After careful consideration, we chose OceanBase Database as the core database for architecture upgrade, and designed and implemented the new architecture.
Benefits of Applying the OceanBase Database-based HTAP architecture
The following figure shows our new architecture incorporating OceanBase Database. Write traffic is directed to the sharded MySQL clusters. OMS then synchronizes both full and incremental data to MySQL tenants of the downstream OceanBase cluster in real time. Data is verified in the synchronization process.
Leveraging the HTAP capabilities of OceanBase Database, we can directly use online databases for real-time data analysis to support our marketing decision-making, eliminating the need for T+1 data. We have not only maintained the stability of online core business, but also overcome the business challenges. Later, we will gradually migrate the business traffic to OceanBase Database or, if necessary, roll it back to the MySQL clusters.
Since implementing OceanBase Database, our business system has achieved significant architectural advantages and valuable practical benefits.

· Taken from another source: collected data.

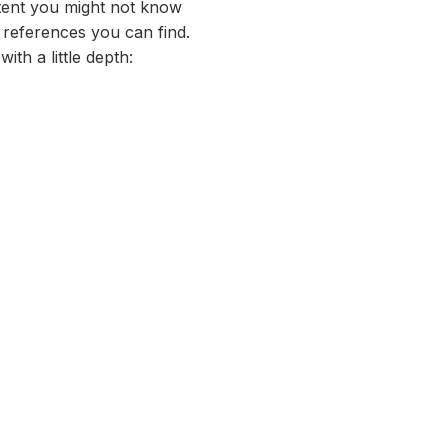
xtent you might not know
 references you can find.
with a little depth:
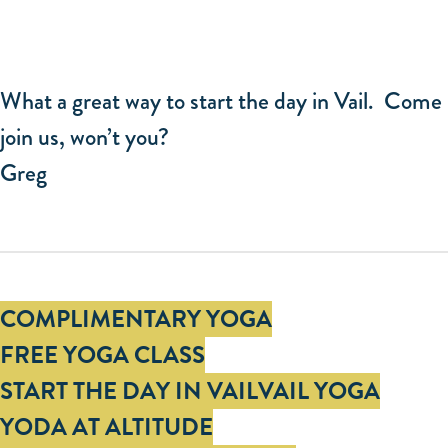
What a great way to start the day in Vail. Come
join us, won’t you?
Greg
Tags
COMPLIMENTARY YOGA
FREE YOGA CLASS
START THE DAY IN VAIL
VAIL YOGA
YODA AT ALTITUDE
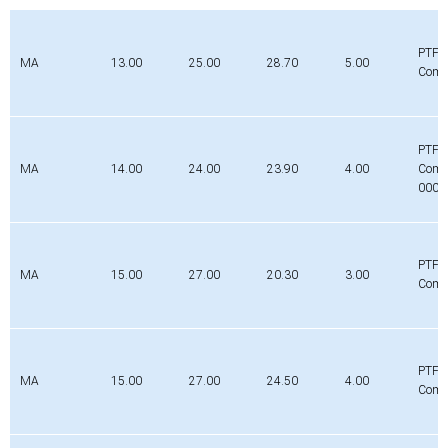
PTFE
MA
13.00
25.00
28.70
5.00
Comp
PTFE
MA
14.00
24.00
23.90
4.00
Comp
0000
PTFE
MA
15.00
27.00
20.30
3.00
Comp
PTFE
MA
15.00
27.00
24.50
4.00
Comp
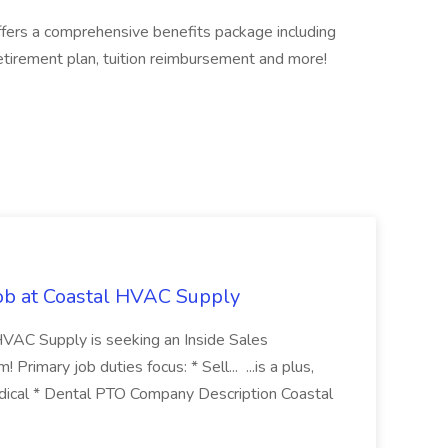
offers a comprehensive benefits package including
retirement plan, tuition reimbursement and more!
Job at Coastal HVAC Supply
 HVAC Supply is seeking an Inside Sales
Primary job duties focus: * Sell... ...is a plus,
edical * Dental PTO Company Description Coastal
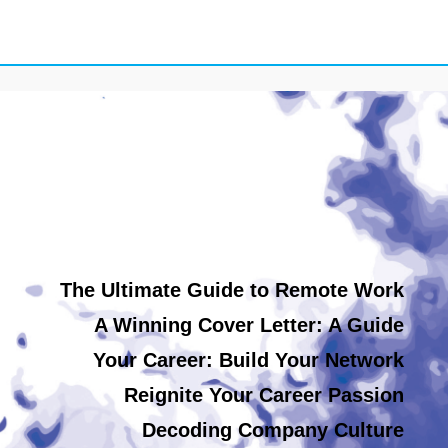
The Ultimate Guide to Remote Work
A Winning Cover Letter: A Guide
Your Career: Build Your Network
Reignite Your Career Passion
Decoding Company Culture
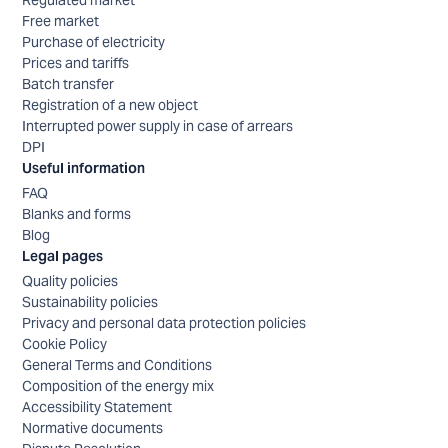
Free market
Purchase of electricity
Prices and tariffs
Batch transfer
Registration of a new object
Interrupted power supply in case of arrears
DPI
Useful information
FAQ
Blanks and forms
Blog
Legal pages
Quality policies
Sustainability policies
Privacy and personal data protection policies
Cookie Policy
General Terms and Conditions
Composition of the energy mix
Accessibility Statement
Normative documents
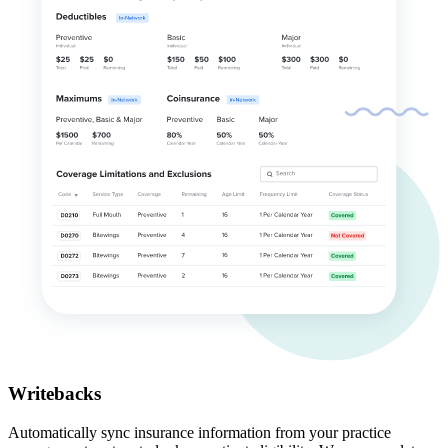
Writebacks
Automatically sync insurance information from your practice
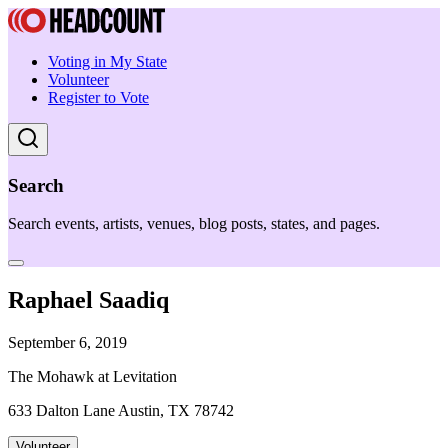
Voting in My State
Volunteer
Register to Vote
Search
Search events, artists, venues, blog posts, states, and pages.
Raphael Saadiq
September 6, 2019
The Mohawk at Levitation
633 Dalton Lane Austin, TX 78742
Volunteer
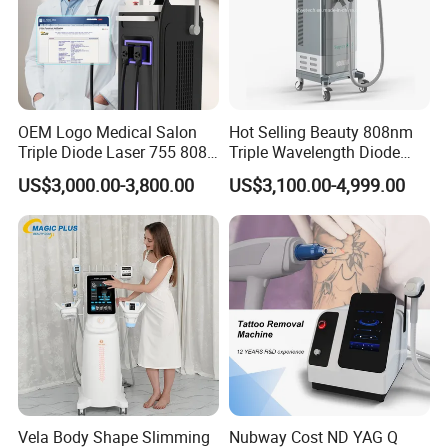
OEM Logo Medical Salon
Hot Selling Beauty 808nm
Triple Diode Laser 755 808
Triple Wavelength Diode
1064 Titanium 808nm Hair
Laser Hair Removal
US$3,000.00-3,800.00
US$3,100.00-4,999.00
Removal Machines with
Machine 3 Wavelengths
Hair Follicle Analysis Beauty
Alexandrite Laser Machine
Equipment Machine
Vela Body Shape Slimming
Nubway Cost ND YAG Q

First, we have achieved a greater than 60% reduction in storage costs, a more than four-fold improvement in real-time analysis performance, and a 77.8% reduction in hardware costs compared to our previous MySQL deployment.

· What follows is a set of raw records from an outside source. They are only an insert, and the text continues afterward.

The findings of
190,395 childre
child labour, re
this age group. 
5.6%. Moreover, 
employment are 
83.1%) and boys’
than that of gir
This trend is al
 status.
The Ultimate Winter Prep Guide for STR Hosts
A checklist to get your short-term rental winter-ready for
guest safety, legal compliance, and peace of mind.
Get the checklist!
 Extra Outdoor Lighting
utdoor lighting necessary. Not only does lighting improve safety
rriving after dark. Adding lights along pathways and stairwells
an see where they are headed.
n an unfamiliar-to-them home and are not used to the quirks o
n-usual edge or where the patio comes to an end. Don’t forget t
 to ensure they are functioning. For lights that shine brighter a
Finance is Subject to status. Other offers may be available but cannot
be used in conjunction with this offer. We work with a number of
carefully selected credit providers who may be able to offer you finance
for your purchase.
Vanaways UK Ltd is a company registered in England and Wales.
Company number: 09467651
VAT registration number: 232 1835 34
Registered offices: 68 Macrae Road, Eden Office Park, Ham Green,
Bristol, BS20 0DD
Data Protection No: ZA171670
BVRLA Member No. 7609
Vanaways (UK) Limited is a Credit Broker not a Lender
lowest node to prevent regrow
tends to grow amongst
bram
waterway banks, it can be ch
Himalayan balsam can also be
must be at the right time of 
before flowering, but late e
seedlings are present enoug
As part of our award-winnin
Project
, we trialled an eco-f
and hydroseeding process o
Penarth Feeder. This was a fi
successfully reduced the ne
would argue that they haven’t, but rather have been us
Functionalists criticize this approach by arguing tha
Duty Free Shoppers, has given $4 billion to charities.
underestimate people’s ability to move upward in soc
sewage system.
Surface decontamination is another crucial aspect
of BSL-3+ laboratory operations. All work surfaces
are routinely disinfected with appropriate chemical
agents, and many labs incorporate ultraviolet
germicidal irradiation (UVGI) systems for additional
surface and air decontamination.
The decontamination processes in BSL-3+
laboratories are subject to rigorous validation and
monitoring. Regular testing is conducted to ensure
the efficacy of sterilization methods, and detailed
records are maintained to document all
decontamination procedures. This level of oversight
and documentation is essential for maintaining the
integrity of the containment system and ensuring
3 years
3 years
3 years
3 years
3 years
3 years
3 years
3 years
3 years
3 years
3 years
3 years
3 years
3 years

Second, OceanBase Database uses a unified engine for both OLTP and OLAP workloads, stably supporting our core business while simultaneously handling real-time analytical requests. The auto DOP feature significantly boosts AP performance. In two data analysis tests that involve complex SQL statements for AP queries on millions of data rows, the response speed was improved by several times. The time consumed was reduced from 4.6 to 0.8 seconds in one test, and from 1.8 to 0.24 seconds in the other test. If you have sufficient resources to support higher performance, you can try the DBLink feature, which supports cross-tenant queries.
Finally, a comprehensive and convenient ecosystem not only relieves the workload of business and O&M staff, but also saves O&M and development costs.

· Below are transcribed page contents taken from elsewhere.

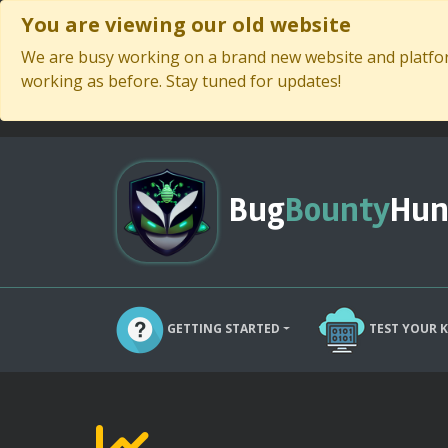
You are viewing our old website
We are busy working on a brand new website and platform
working as before. Stay tuned for updates!
Bug
Bounty
Hun
GETTING STARTED
TEST YOUR 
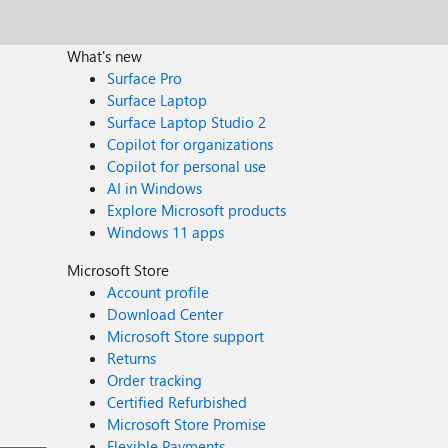
What's new
Surface Pro
Surface Laptop
Surface Laptop Studio 2
Copilot for organizations
Copilot for personal use
AI in Windows
Explore Microsoft products
Windows 11 apps
Microsoft Store
Account profile
Download Center
Microsoft Store support
Returns
Order tracking
Certified Refurbished
Microsoft Store Promise
Flexible Payments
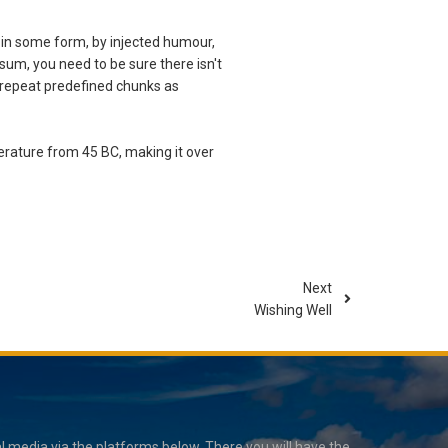
 in some form, by injected humour,
sum, you need to be sure there isn't
o repeat predefined chunks as
iterature from 45 BC, making it over
Next
Wishing Well
 media via the platforms below. There you will have the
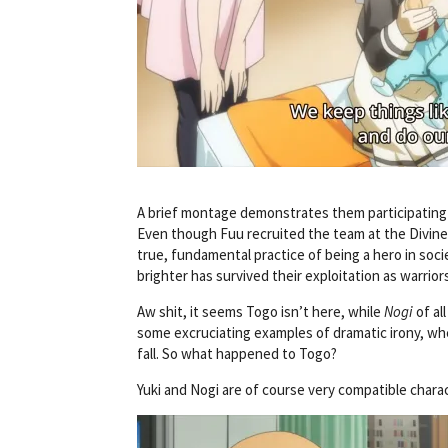
A brief montage demonstrates them participating in 
Even though Fuu recruited the team at the Divine T
true, fundamental practice of being a hero in soci
brighter has survived their exploitation as warrior
Aw shit, it seems Togo isn’t here, while
Nogi
of al
some excruciating examples of dramatic irony, whe
fall. So what happened to Togo?
Yuki and Nogi are of course very compatible charac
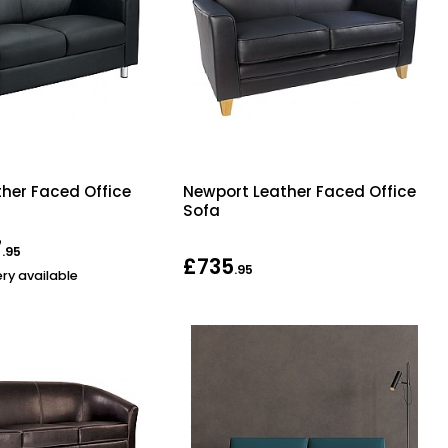
ther Faced Office
Newport Leather Faced Office
Sofa
7
.95
£735
.95
ery available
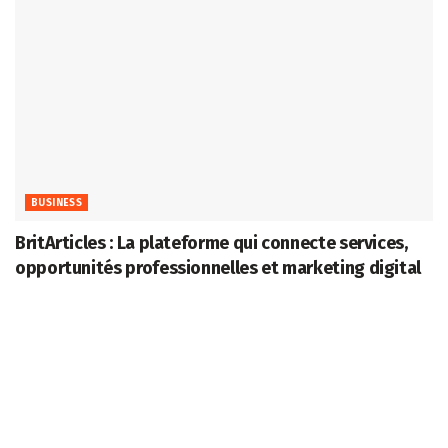
BUSINESS
BritArticles : La plateforme qui connecte services,
opportunités professionnelles et marketing digital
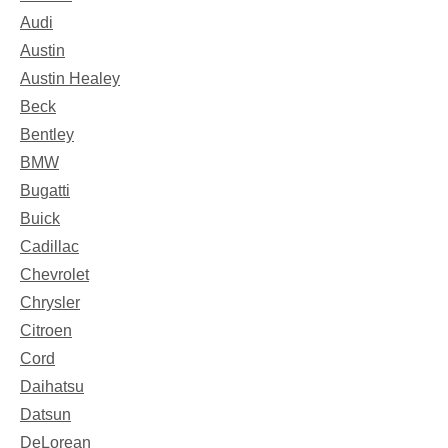
Audi
Austin
Austin Healey
Beck
Bentley
BMW
Bugatti
Buick
Cadillac
Chevrolet
Chrysler
Citroen
Cord
Daihatsu
Datsun
DeLorean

By the way, let me share with you some experience in using OMS:
- A data synchronization task of OMS handles around 1,000 requests per second (RPS) per concurrent thread. This throughput can be lower if individual records are large, especially if they contain large object (LOB) fields. In general, you need to allocate 1 GB of memory for each concurrent thread. If you allocate insufficient memory for a large number of concurrent threads, the RPS may be significantly reduced due to full garbage collection (GC).
- In most cases, OMS requires 4 CPU cores and 8 GB of memory to create a synchronization link. If the memory usage of a server exceeds 80%, the link creation fails. In this case, you can increase the memory size of the server.
- You can check the RPS metric within the details of a specific data synchronization task of OMS to track the data synchronization speed.
Migration of Core Business to OceanBase Database
We have successfully implemented an OceanBase Database-based solution. Moving forward, we will expand our use of OceanBase Database and invest more efforts in optimizing the solution.
- Try to build a multi-region disaster recovery architecture, ensure data compliance while meeting the data aggregation requirements, and further explore the primary/standby cluster solution of OceanBase Database.
- Gradually migrate the core business traffic from MySQL to OceanBase Database, so that our business will no longer be affected by the vulnerabilities of the sharded architecture. Use the data subscription feature of OMS to transmit data to the data lake, creating a closed-loop data management system.
- Build an integrated data development platform based on ODC to streamline collaboration between developers and DBAs. Investigate the row-level recycle bin feature of OceanBase Database to enhance business stability and data fault tolerance.